A comprehensive assessment of the child or young person's parents or carers should cover:

  • positive and negative aspects of parenting, in particular any use of coercive discipline

  • the parent–child relationship

  • positive and negative adult relationships within the child or young person's family, including domestic violence

  • parental wellbeing, encompassing mental health, parental learning disability, substance misuse (including whether alcohol or drugs were used during pregnancy) and criminal behaviour.

This assessment should also include some assessment of parenting/care history, including identification of care in the child or young person's past, such as the number of placements within or outside the family. [Adapted from Antisocial behaviour and conduct disorders in children and young people (NICE clinical guideline 158), recommendation 1.3.15 and expert consensus]

Significant complicating factors

Significant complicating factors assessed as part of the initial assessment of children and young people with a possible conduct disorder include:

Suspected conduct disorder

Children and young people are considered to have a suspected conduct disorder if their parents or carers, health or social care professionals, school or college, or peer group, raise concerns about persistent antisocial behaviour. [Adapted from Antisocial behaviour and conduct disorders in children and young people (NICE clinical guideline 158), recommendation 1.3.2]

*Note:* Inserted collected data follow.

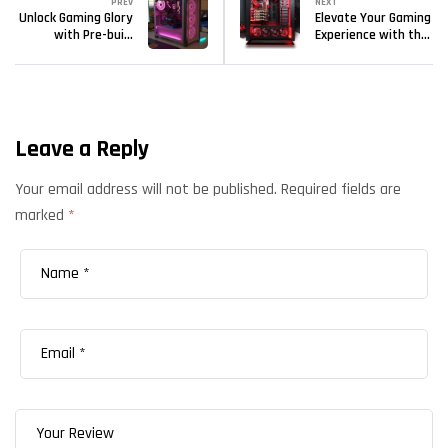
PREV
NEXT
Unlock Gaming Glory
Elevate Your Gaming
with Pre-built
Experience with the
gaming PCs from
Best Prebuilt PCs
Kryptronix
from Kryptronix
Gaming
Leave a Reply
Your email address will not be published.
Required fields are
marked
*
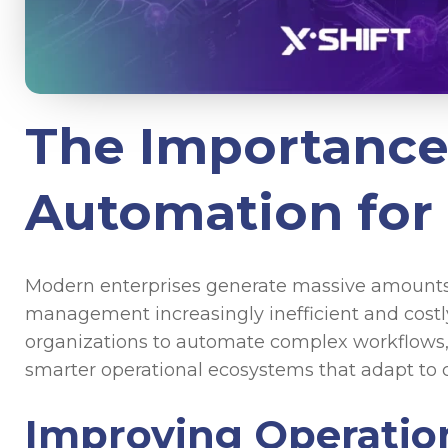
The Importance 
Automation for
Modern enterprises generate massive amounts 
management increasingly inefficient and costl
organizations to automate complex workflows, 
smarter operational ecosystems that adapt to
Improving Operation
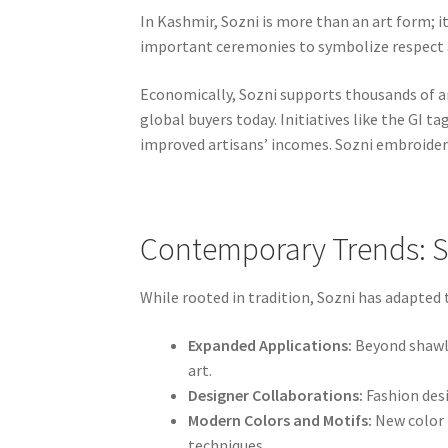
In Kashmir, Sozni is more than an art form; i
important ceremonies to symbolize respect an
Economically, Sozni supports thousands of art
global buyers today. Initiatives like the GI 
improved artisans’ incomes. Sozni embroidery
Contemporary Trends: S
While rooted in tradition, Sozni has adapted
Expanded Applications:
Beyond shawls
art.
Designer Collaborations:
Fashion desi
Modern Colors and Motifs:
New color 
techniques.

Equality and diversity considerations

Practitioners should support access to services and the uptake of interventions by children and young people, and their parents and carers, by being flexible in relation to settings and offering a range of support services. Recommendations 1.7.7 and 1.7.8 provide examples of settings and support services.

The workforce across agencies should, as far as possible, reflect the local community. Practitioners should have training to ensure that they have a good understanding of the culture of families with whom they are working. Interpreters should be provided if no practitioner is available who speaks a language in which the family members can converse fluently. Consideration should be given to the specific needs of:

  • girls and young women with conduct disorders

  • looked-after and adopted children and young people.